Il est clair que cette nouvelle méthode n’est qu’une première étape dans la désobéissance civile, laquelle finira par s’étendre aux autorités locales. Et ça sera le shutdown à l’algérienne !

Comment le gouvernement Bédoui peut-il continuer à fonctionner dans ces conditions ?

La récurrence des protestations des populations locales contre les autorités aboutira, inéluctablement, à la paralysie du gouvernement actuel, lequel est en train de faire perdre au pays un temps précieux en essayant d’en gagner pour le pouvoir qui l’a mis en place.

À la limite, il y aura même un problème d’éthique dans la mesure où les ministres seront payés à ne rien faire, alors que le pays va à la dérive. Le pouvoir ne veut pas réaliser ce basculement survenu dans l’esprit public, préférant miser sur l’essoufflement de la dynamique engendrée le 22/02.

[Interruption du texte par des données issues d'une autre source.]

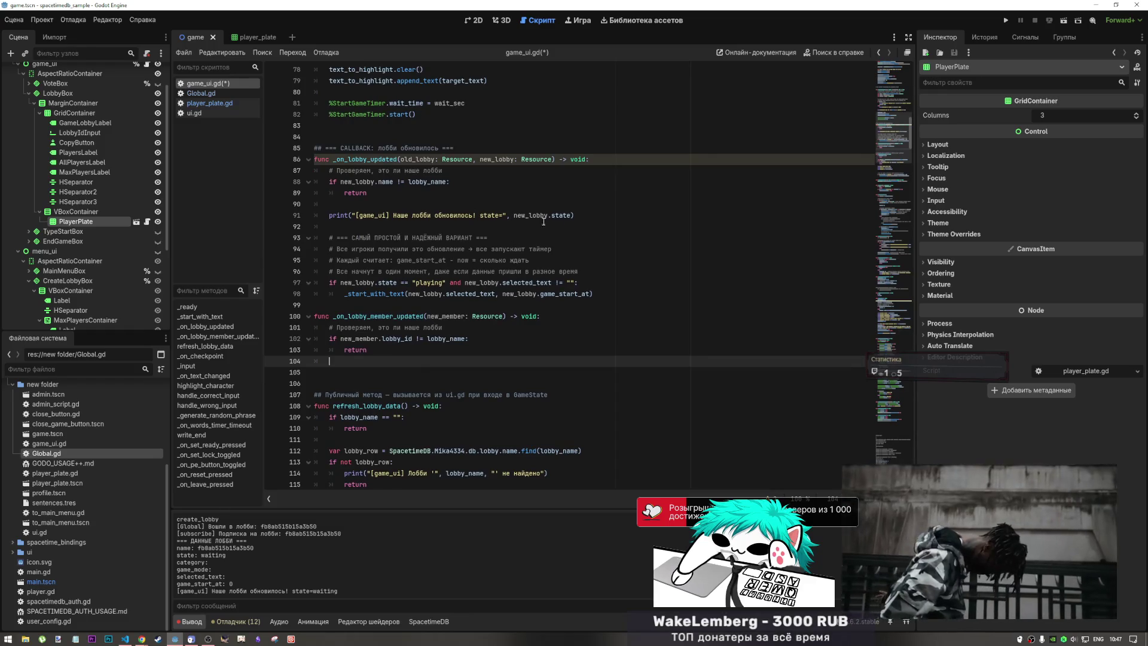
{"action": "scroll", "coordinate": [435, 273], "scroll_direction": "up", "scroll_amount": 6}
{"action": "scroll", "coordinate": [436, 272], "scroll_direction": "down", "scroll_amount": 2}
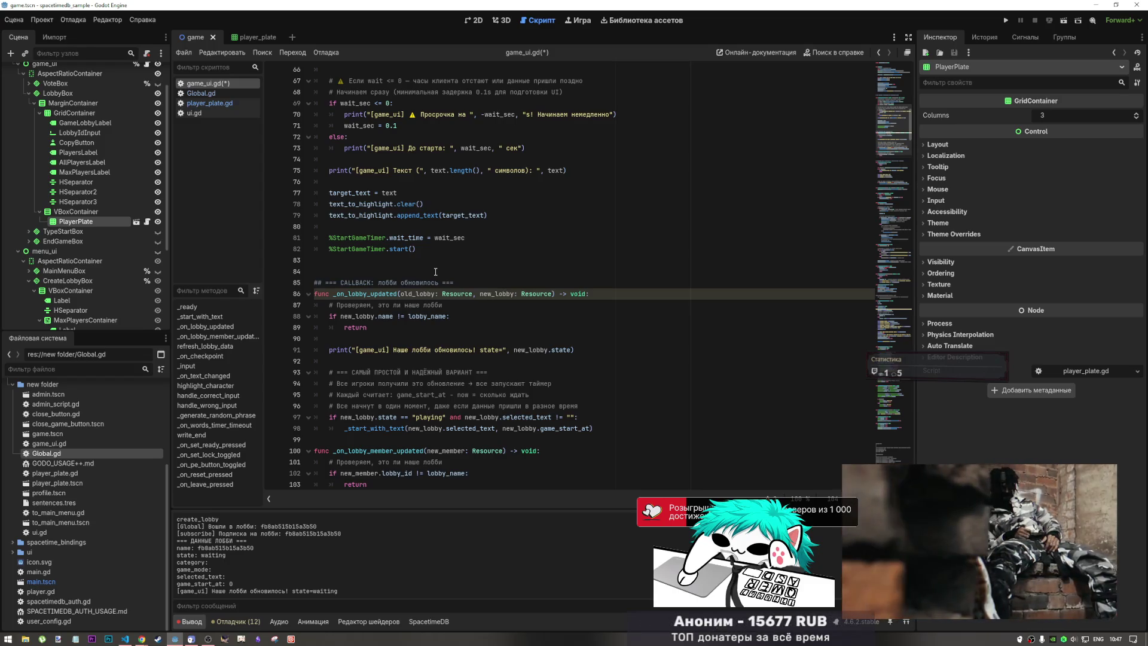
{"action": "scroll", "coordinate": [30, 185], "scroll_direction": "up", "scroll_amount": 2}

Le pouvoir prétend que les revendications du peuple sont irréalisables. Le sont-elles vraiment ?

Vous savez, pour notre pouvoir, les revendications du peuple sont toujours irréalisables, même s’il lui arrive de dire, parfois, qu’elles sont légitimes. Au début, notre chef d’état-major a reconnu la nécessité d’appliquer l’article 102 puis, sous la pression de la « rue », a accepté d’inclure les deux articles de la constitution 7 et 8 consacrant le principe de la souveraineté populaire. Mais après la désignation de M. Bensalah comme chef d’État par intérim, le patron de l’ANP s’est ravisé, prétextant du danger que représenterait le vide constitutionnel. Or, il ne s’agissait nullement d’une vacance de pouvoir ordinaire qu’il fallait pallier mais bel et bien d’un basculement politique.

Cependant, le seul départ du gouvernement Bédoui ne suffira pas pour sortir de l’impasse politique. Il faudra que les forces politiques du pays arrivent à s’entendre sur une personne autre que M. Bensalah qui sera acceptée par le hirak, pour présider à une période transitoire qui ne devrait pas dépasser les six mois.

Dès l’entame de la période, le nouveau chef d’État par intérim procèdera à la dissolution du parlement et du conseil constitutionnel en tant qu’incarnation de la fraude. Ensuite, il désignera un nouveau gouvernement pour expédier les affaires courantes de l’État. Viendra, ensuite, la désignation d’une commission souveraine d’organisation et de supervision d’une élection présidentielle, pour la première fois digne de ce nom. Quant à la question de l’élaboration d’une nouvelle constitution, elle devrait être examinée une fois le nouveau président de la république élu.